The NLP Search System of Meltwater Press

Meltwater Press

At the end of 2012 I joined the Engineering team of Meltwater Press (mPress), to start working on my master thesis on the mPress NLP search system. The title of the thesis is “Qualitative analysis for detecting shifts in system requirements of search systems”, and I am performing it under the supervision of the DAI-Labor of the Technical University of Berlin.

mPress is a web-based media contact database and distribution tool that enables users to identify the most appropriate journalists — based on their current coverage as well as traditional beats — to then build relevant media lists and efficiently distribute media releases, advisories and pitches.

So what do we mean by “shifts in system requirements”? As any software product, mPress has gone through a number of iterations since its launch. The product has been roled out in many different markets, one after the other, which has affected the requirements (e.g. in terms of supported languages). Of course the number of customers and users has also grown noticeably due to these expansions.

For example, let’s say that in 2010 we had a mPress system ‘A’, and now in 2012 we have a mPress system ‘B’. In my thesis, I am performing a ‘backwards’ analysis of the search system in order to identify the shift in requirements between ‘A’ and ‘B’. In other words, I test if the requirements of ‘A’ still fit for ‘B’, and if not, what improvements and potential optimizations are to be applied to ‘B’ to improve the overall system performance.

User Lifetime Activity

For this purpose, I analyzed the search logs of the last 2 years. From the logs I collect information that is crucial to understand the user’s behavior, interaction, and expectations of the system. For example we analyzed the activitely of the user, as you can see in the chart above. Based on these analyses, we are then able to identify the system’s limitations and improve its design and accordingly the quality of the service delivered.

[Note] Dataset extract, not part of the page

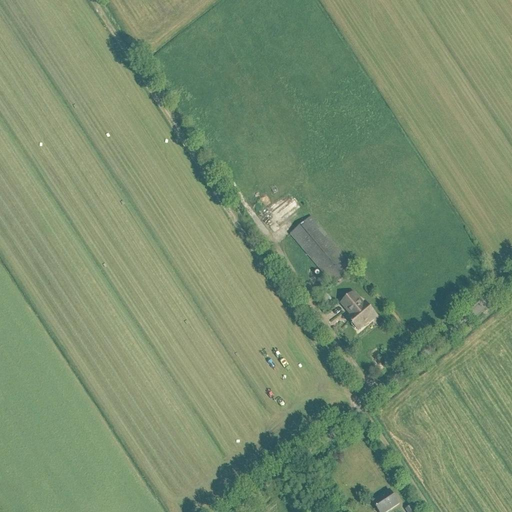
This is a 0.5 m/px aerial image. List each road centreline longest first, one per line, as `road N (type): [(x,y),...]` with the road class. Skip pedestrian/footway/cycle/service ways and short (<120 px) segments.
road 1 (track): [(361,407),(90,0)]
road 2 (tertiary): [(239,511),(511,281)]
road 3 (track): [(361,407),(430,511)]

If you want to learn more about Search Logs Analysis, I recommend these papers:

Search log analysis (SLA) is a helpful method for analyzing system requirements and accuracy. However, most previous studies about SLA are either about general purpose search engines (Google, Yahoo, Bing, etc.) or site-specific search engines, or a comparison of both. Only few studies discuss niche search engines that have specific purposes and a business oriented focus, such as the mPress NLP search system. This makes my research even more challenging and interesting!